Desenvolvida ao longo da década de 1960 por Lovelock e pela bióloga Lynn Margulis, Gaia deriva seu nome do grego Gaea, divindade grega que representava a Terra e prefixo que também dá o nome à disciplina da geologia, por exemplo. A hipótese afirma que os seres vivos, além de se adaptarem ao meio ambiente (graças às mutações e à seleção darwiniana), também podem modificar alguns aspectos do mundo não vivo, como temperatura, composição química da atmosfera, estrutura dos solos. Nesta formulação cautelosa, a teoria é hoje aceita pela maioria dos cientistas. Mas Gaia afirma também que a biosfera (o conjunto dos ecossistemas) e a geosfera (solos, atmosfera, oceanos etc) são interligados e evoluem de forma conjunta, por meio de complexos sistemas de retroalimentação. O conjunto da geo-biosfera agiria como um sistema capaz de se auto-organizar de maneira de manter as condições melhores para existência da vida. "Como se a Terra", diz Lovelock, "fosse um único, grande organismo vivo". A afirmação causou assombro e polêmica.

DADOS DE ORIGEM
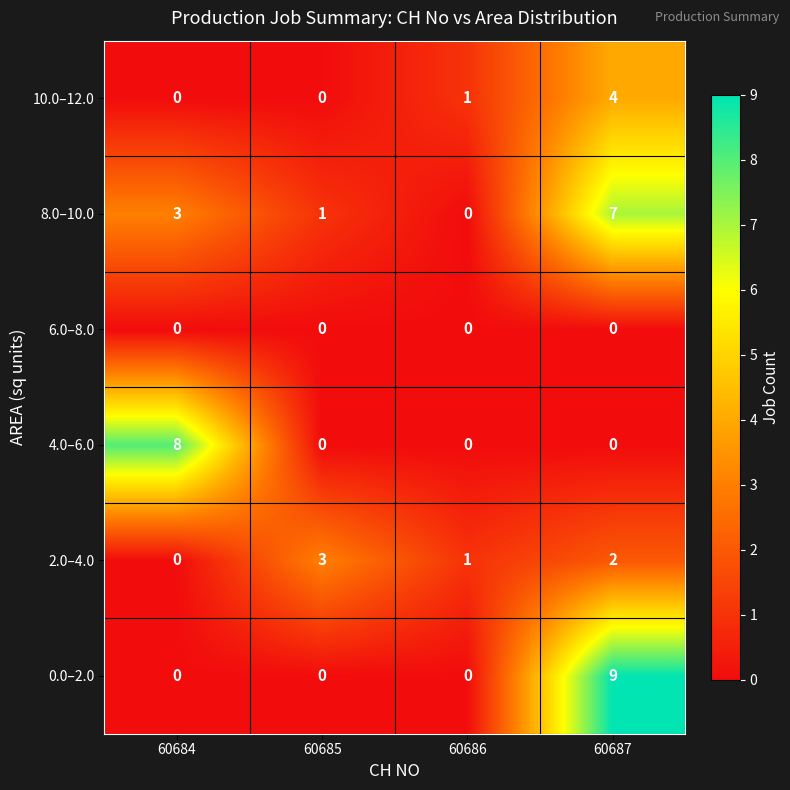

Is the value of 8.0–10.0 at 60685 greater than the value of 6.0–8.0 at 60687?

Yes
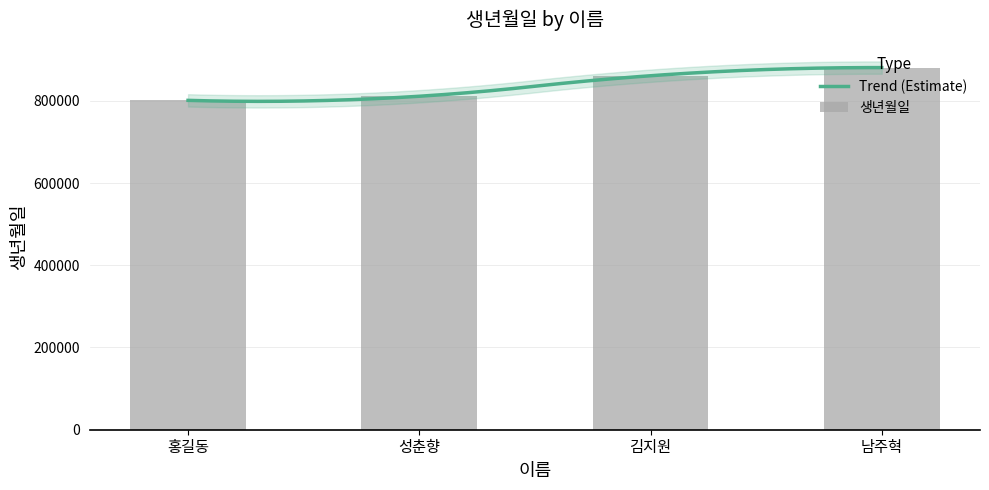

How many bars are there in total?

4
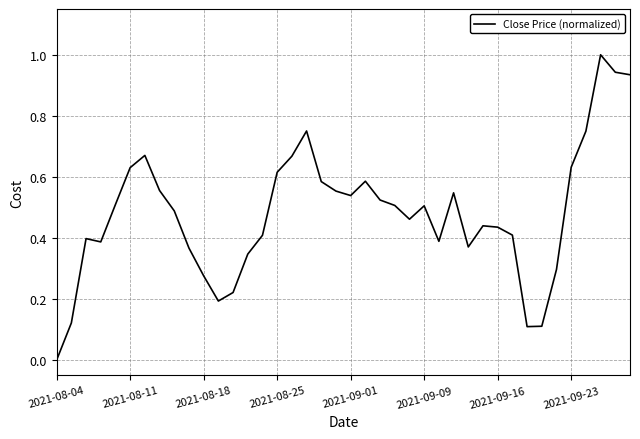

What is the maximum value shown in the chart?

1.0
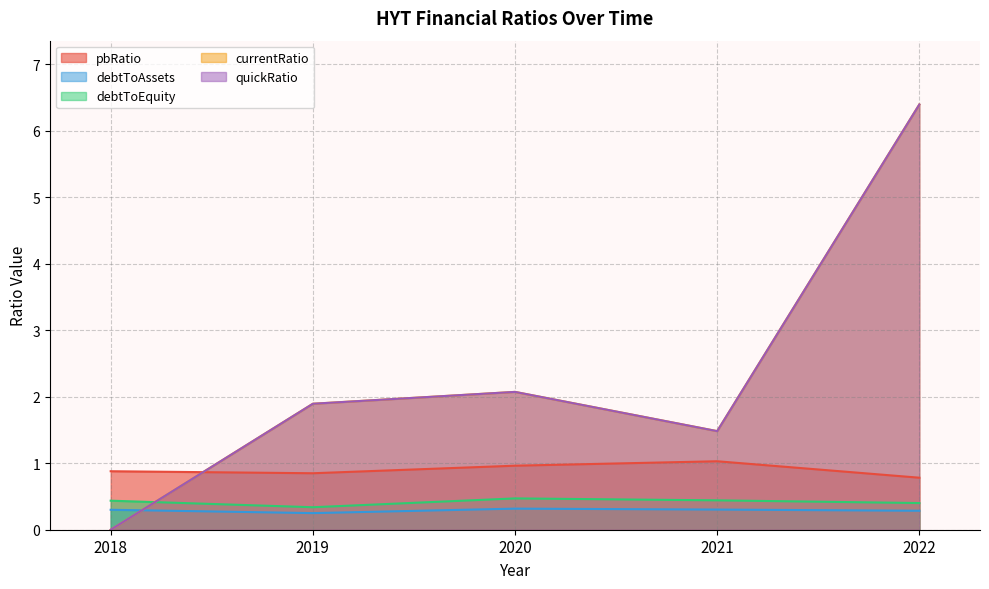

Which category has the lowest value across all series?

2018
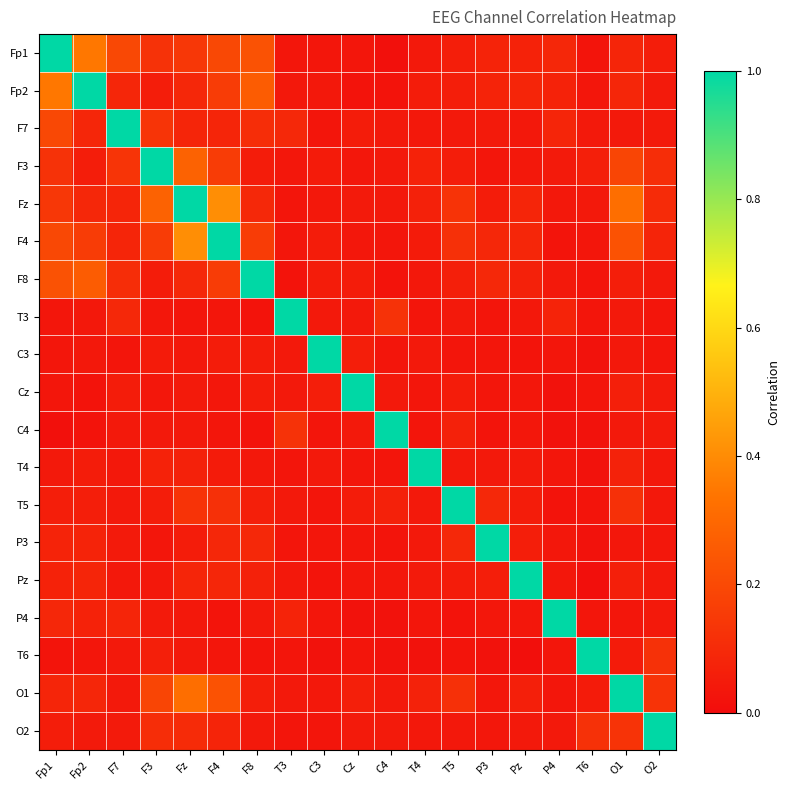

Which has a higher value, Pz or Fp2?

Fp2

O QUE SE PEDE
No trecho sobre a hipótese Gaia, com qual bióloga Lovelock desenvolveu a hipótese?

RESPOSTA DA TAREFA
Lynn Margulis.